Fifth Sunday of Easter

Happy Mother's Day! My prayer for all mothers is this:  May the Lord bless and keep you.  May He show his face to you and have mercy upon you.  May He turn his countenance to you and give you peace. Kudos to all mothers for all you do!

The word of God in the Book of the Acts takes us back to the beginnings of Christianity. The early Church is beginning to diversify: Gentiles as well as Jews; Greek-speaking as well as Aramaic-speaking disciples. The challenge then and now is – with so many languages and cultures – how to stay united as we diversify.

Suddenly in today’s passage, a problem arises: the community is neglecting some people in need. But it solves the problem by ordaining some as deacons. The Greek word diakonia means service. And that is why the Church continues to have so many agencies which do so much good for others, especially the needy.

The letter of Peter evokes the image of a spiritual house, a cathedral, a living temple of God. The living Christ is the cornerstone or center, and we are the living stones.

Churches evoke for me images of the great medieval Gothic cathedrals: stain-glass windows that tell the biblical story of salvation; vaulted ceilings that lift our eyes upward to God; stone carved biblical heroes and heroines that inspire; and brilliant light that symbolizes Jesus Christ.

We also are living temples: God lives within us and we live within God. And our good deeds are the stones that build up the temple of God. 

In the Gospel, Jesus says we have a dwelling place with God.

What precisely will this dwelling place be like? We don’t know! Death is our most radical act of faith. We let go of our earth-bound existence, all we call human life, our very selves with unconditional trust that God will catch us, like a trapeze performer, in that great leap of faith into the darkness of death and bear us away within himself forever.

The letter of Peter describes the Church as a spiritual house. I would to reflect on another image of the Church, a boat, one of the oldest in Christianity and a favorite of mine. This image offers so many insights into who the Church is and the history of the Church. Imagine! We're in a boat, on a journey together, with a map and stormy weather, people slipping overboard, survivors being pulled in, mutinies, getting off course, being attacked.

A boat needs a captain in the middle of all this. He may not be ideal—too lax, too strict--but if everybody grabs for the tiller, we're all in trouble. Peter, for example, didn't seem an ideal captain, yet what his crew and subsequent crews managed to do has lasted over two thousand years and today has over 1.2 billion Catholics.

Moreover, there are many models that can describe this community of disciples or Church that Jesus founded: an institution with a structure, mystical body, people of God, servant, herald of the good news, and sacrament or sign of God's grace. No one model can fully capture the reality of the Church. So, the question is, what is this Church?

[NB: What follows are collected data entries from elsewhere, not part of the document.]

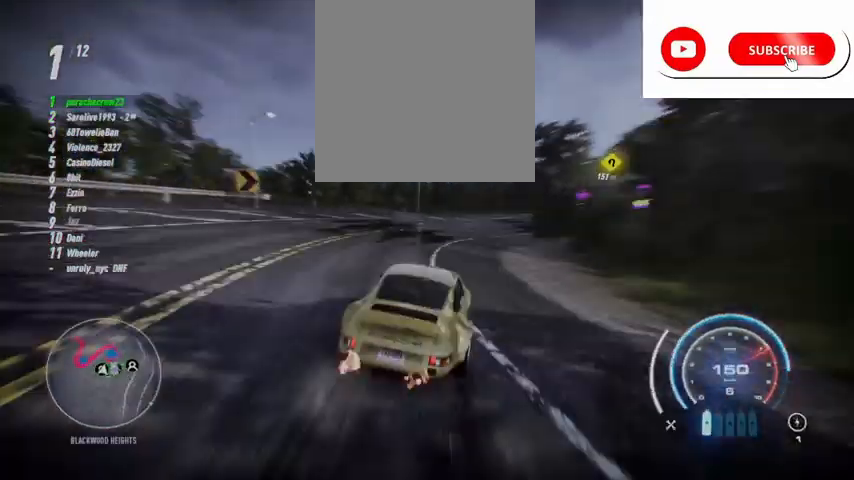
{"buttons": ["A", "R2"], "left_stick": "right", "right_stick": "center", "events": []}
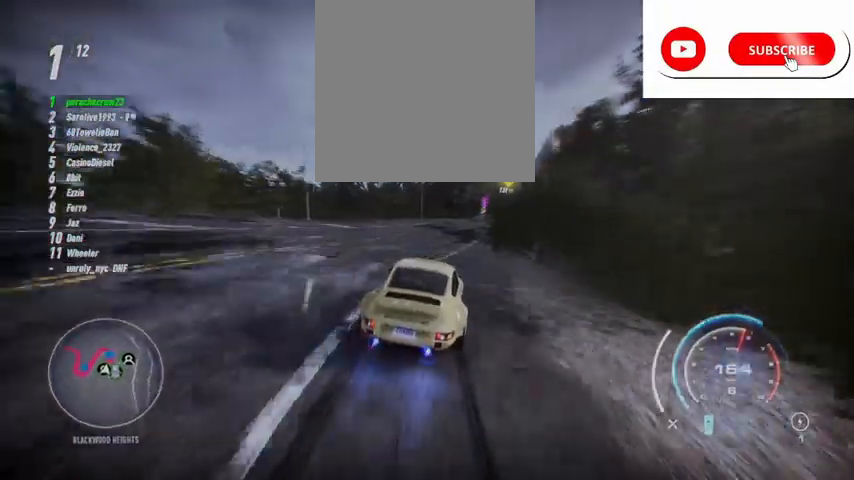
{"buttons": ["R2"], "left_stick": "right", "right_stick": "center", "events": [[417, "A", "up"]]}
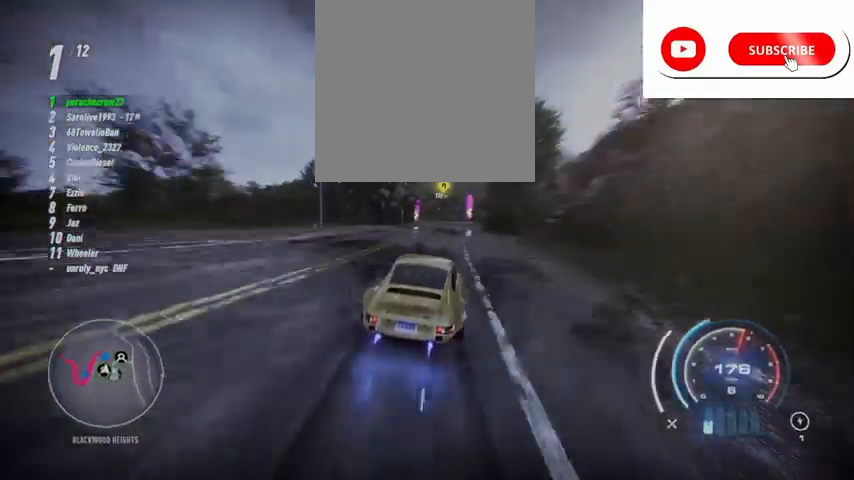
{"buttons": ["R2"], "left_stick": "right", "right_stick": "down", "events": [[208, "right_stick", "down"]]}
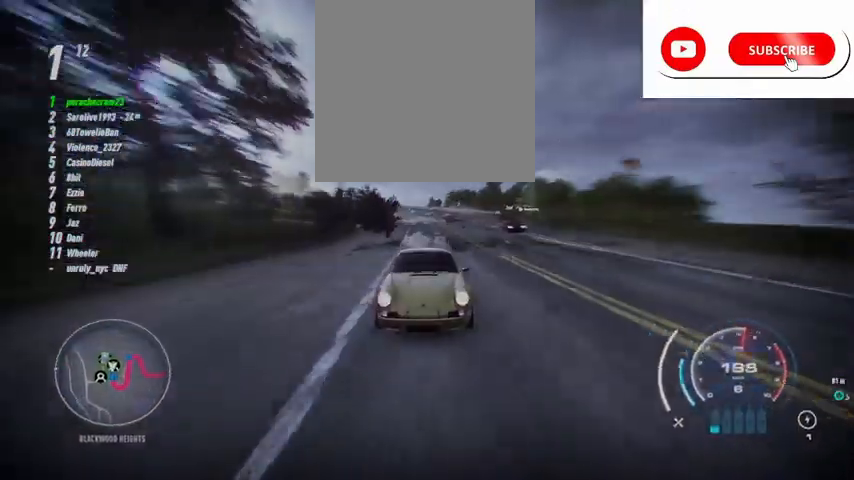
{"buttons": ["R2"], "left_stick": "right", "right_stick": "down", "events": []}
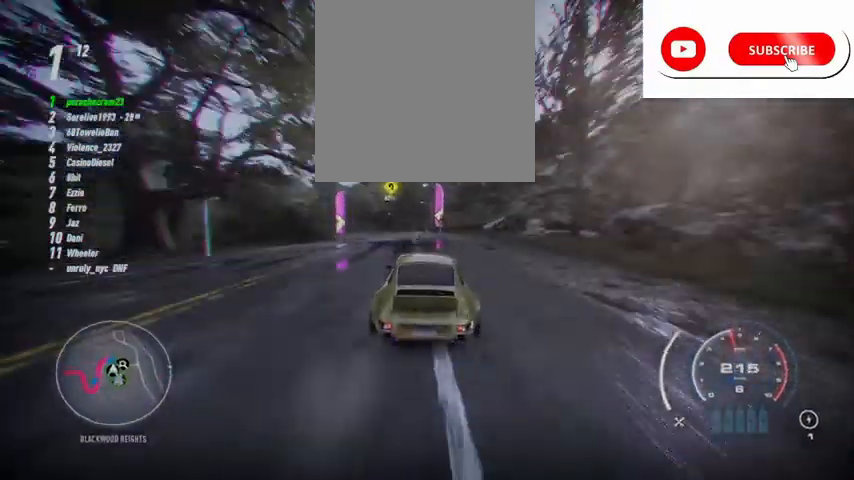
{"buttons": ["R2"], "left_stick": "up-left", "right_stick": "down", "events": [[292, "left_stick", "up-left"]]}
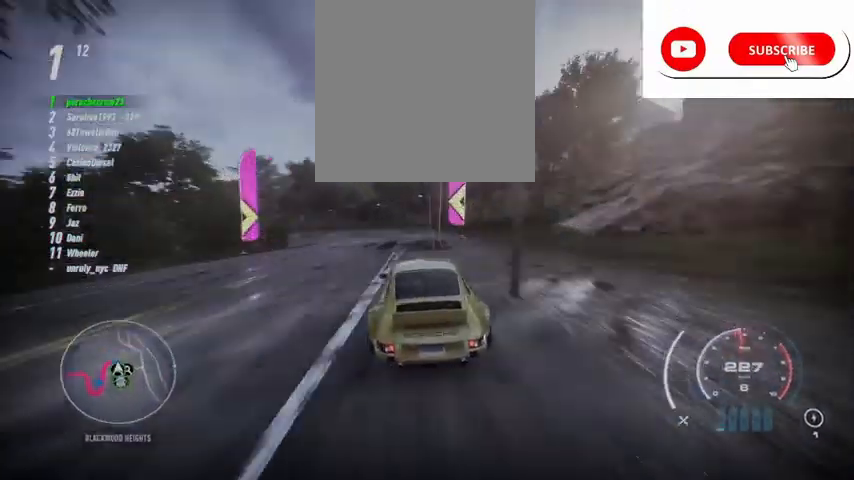
{"buttons": [], "left_stick": "left", "right_stick": "down", "events": [[125, "left_stick", "left"], [459, "R2", "up"]]}
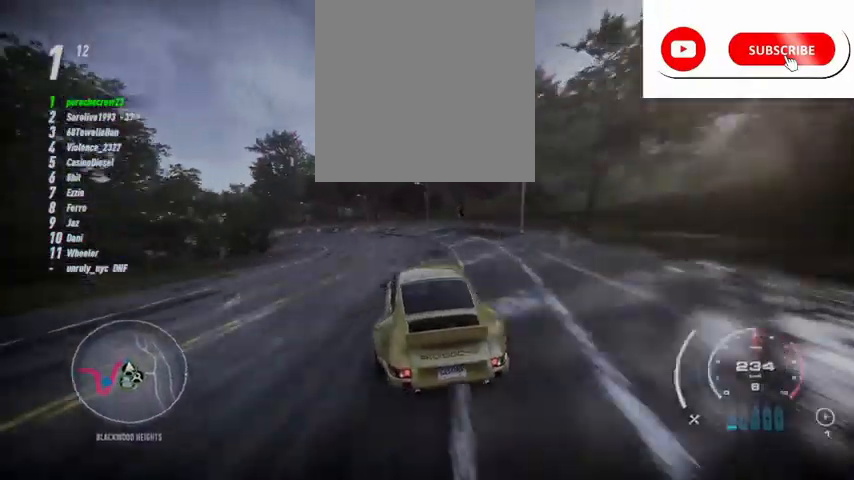
{"buttons": ["R2"], "left_stick": "left", "right_stick": "down", "events": [[83, "R2", "down"]]}
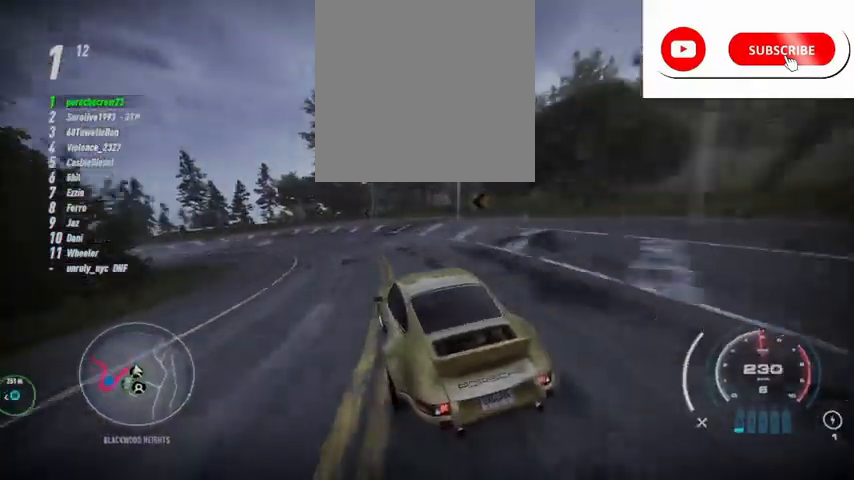
{"buttons": ["R2"], "left_stick": "left", "right_stick": "down", "events": []}
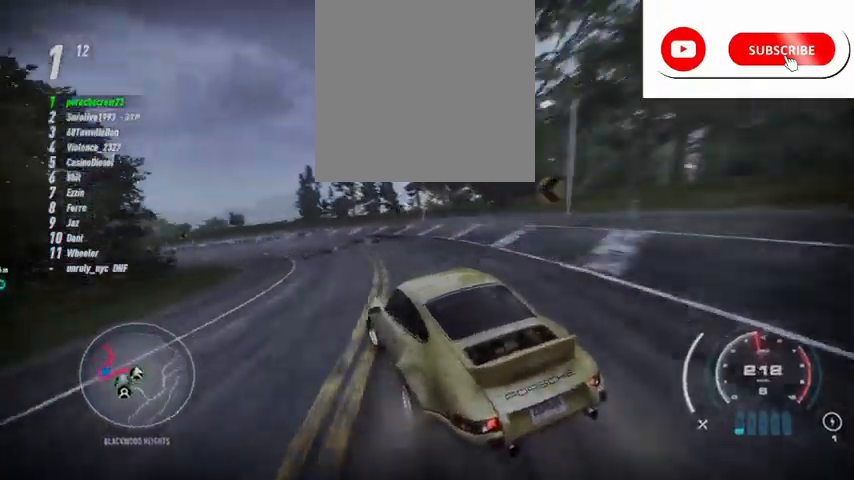
{"buttons": ["R2"], "left_stick": "left", "right_stick": "center", "events": [[125, "right_stick", "center"]]}
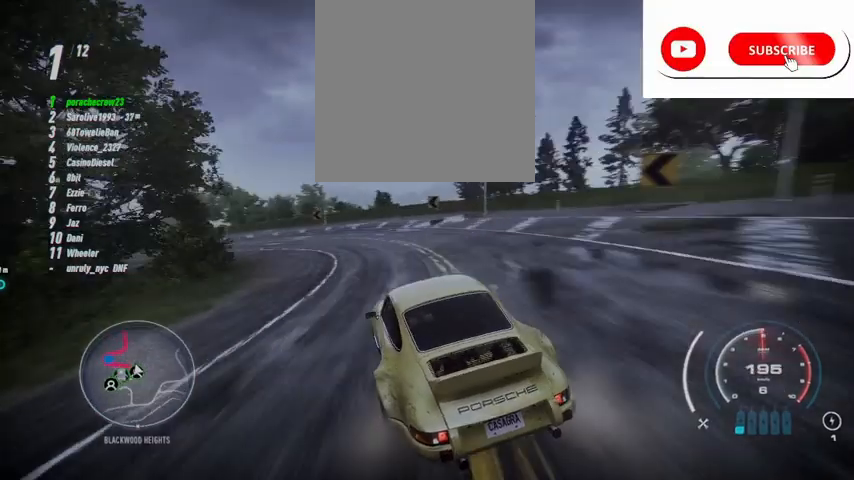
{"buttons": ["R2"], "left_stick": "left", "right_stick": "center", "events": []}
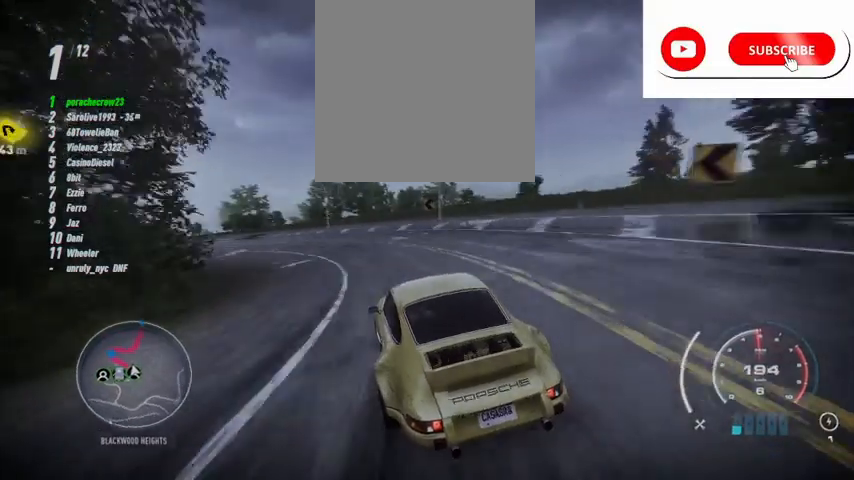
{"buttons": ["R2"], "left_stick": "left", "right_stick": "center", "events": []}
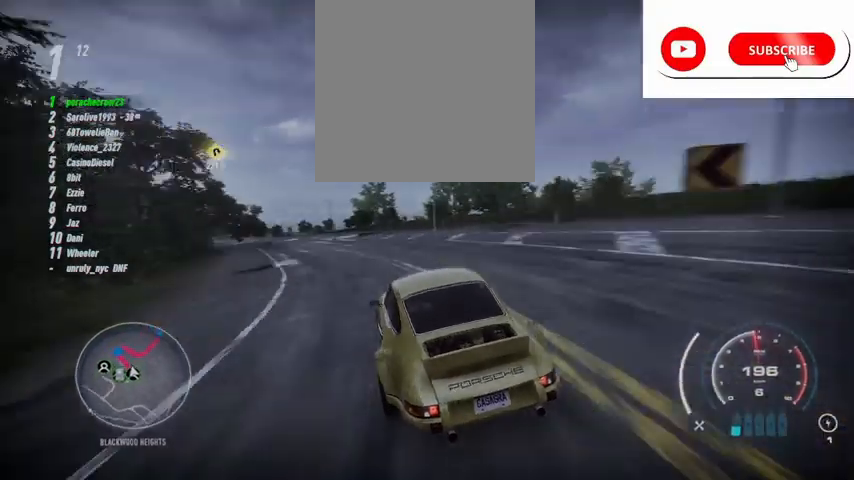
{"buttons": ["R2"], "left_stick": "left", "right_stick": "center", "events": []}
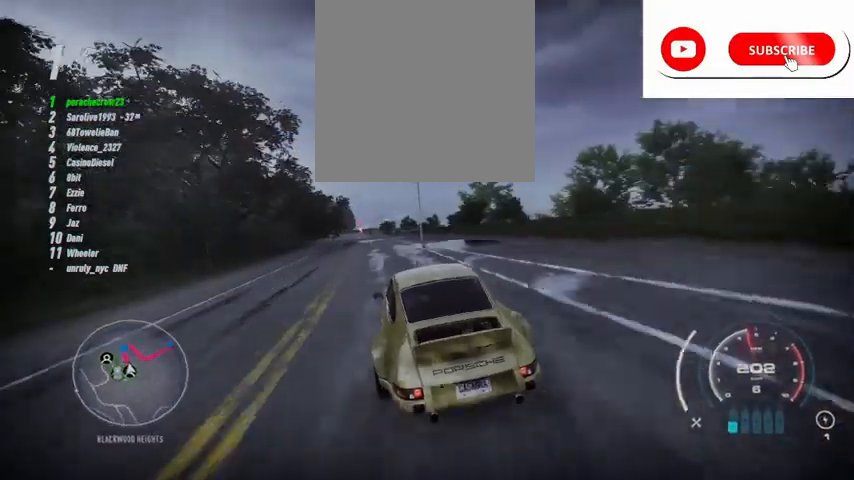
{"buttons": ["R2"], "left_stick": "left", "right_stick": "down", "events": [[208, "right_stick", "down"]]}
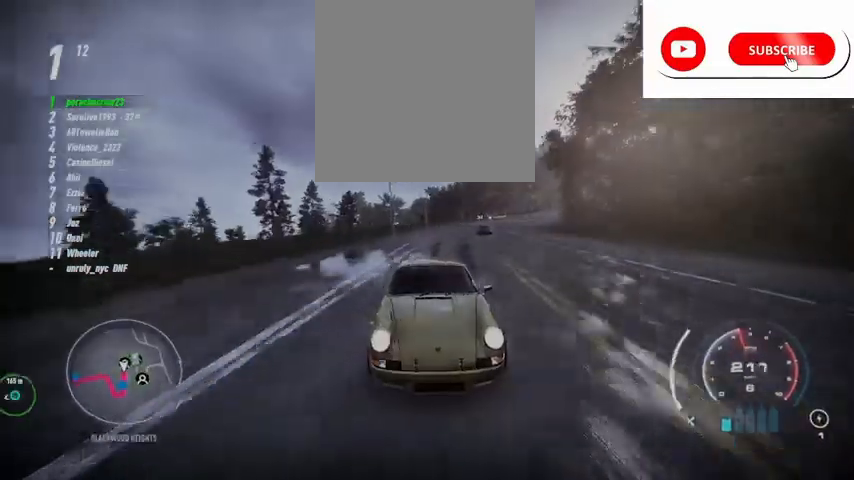
{"buttons": ["R2"], "left_stick": "left", "right_stick": "center", "events": [[167, "right_stick", "center"]]}
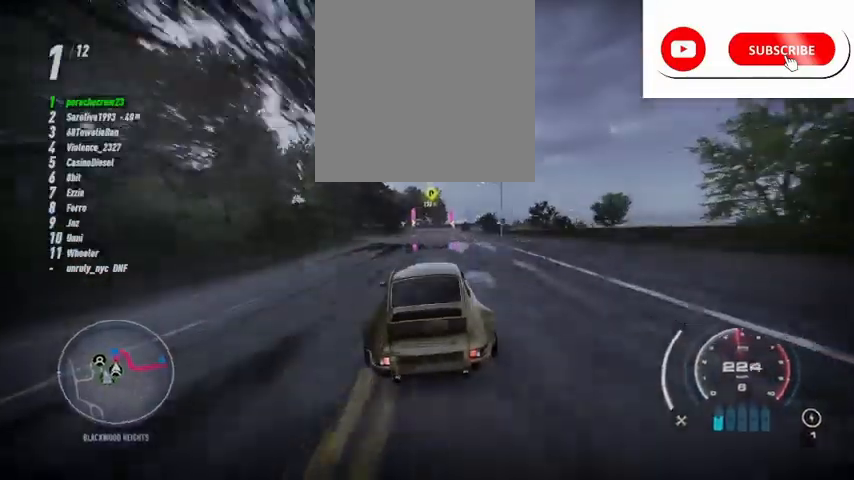
{"buttons": ["R2"], "left_stick": "left", "right_stick": "center", "events": []}
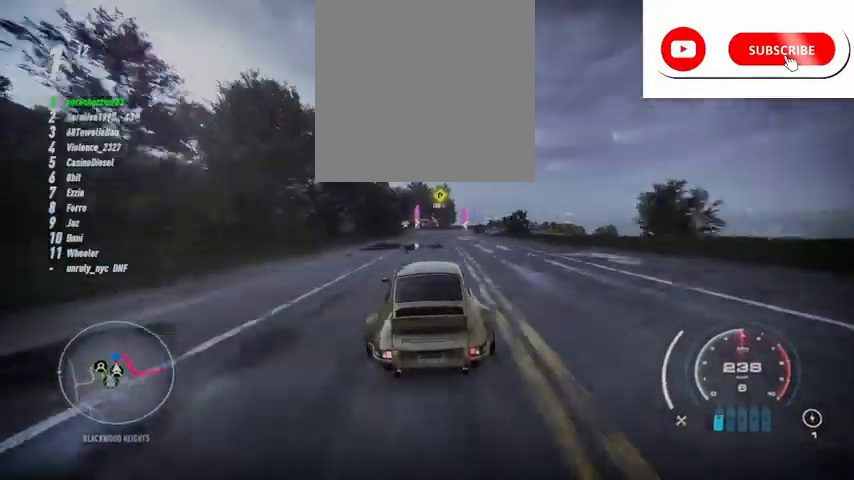
{"buttons": ["R2"], "left_stick": "left", "right_stick": "center", "events": []}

Perhaps we might best describe the Church as a community who believe in God as Triune and in Jesus Christ as the Son of God and the redeemer of humankind, and who shape their lives according to that belief; a community which remembers that belief ritually especially in the Eucharist, and recognizes the Bishop of Rome as the foundation of its unity.

This global community lives in a “huge tent.” Some people show goodness, others not so much. In fact, some are downright dysfunctional, making a mess out of their lives and the lives of others. And like so many other things in life, the Church lives with some messiness and muddles through as best it can. But we continually have to strive to do the right thing, to forgive ourselves and one another, to let go of feelings of resentment and bitterness, and get our lives “back on track” and, as the prophet Micah said centuries before Jesus: “do right and love goodness and walk humbly with our God.”

And what does this community do? We remember and celebrate the awesome presence of the Living Christ, gloriously alive, in our midst. He is our way into eternal life, our true Good News who scatters the “fake news” all around us, and our life who overcomes death. We retell the stories of Jesus; we celebrate the sacramental presence of the living Christ in liturgical signs like baptismal water, Eucharistic bread and wine and healing oil. The same Spirit who transformed the disciples from cowards hiding behind closed doors into heroes proclaiming fearlessly that Jesus is alive, that same Spirit lives within our global community, within us, and can fire us up to do wonders for God if we will only let the Spirit do so. 

In the final analysis, we are a global community of disciples that stretches back to the first century of our Christian era, and that will continue perhaps for many more millenia until Jesus Christ triumphantly returns to transform this universe into a “new heaven and a new earth.”

Meantime, to paraphrase the 16th century Spanish mystic Teresa of Avila, the living Christ has no body but ours to continue his work; no hands, no feet but ours; ours are the eyes with which living Christ looks compassionately on the needy; ours are the feet with which he walks to do good; and ours are the hands with which he helps others. Amen.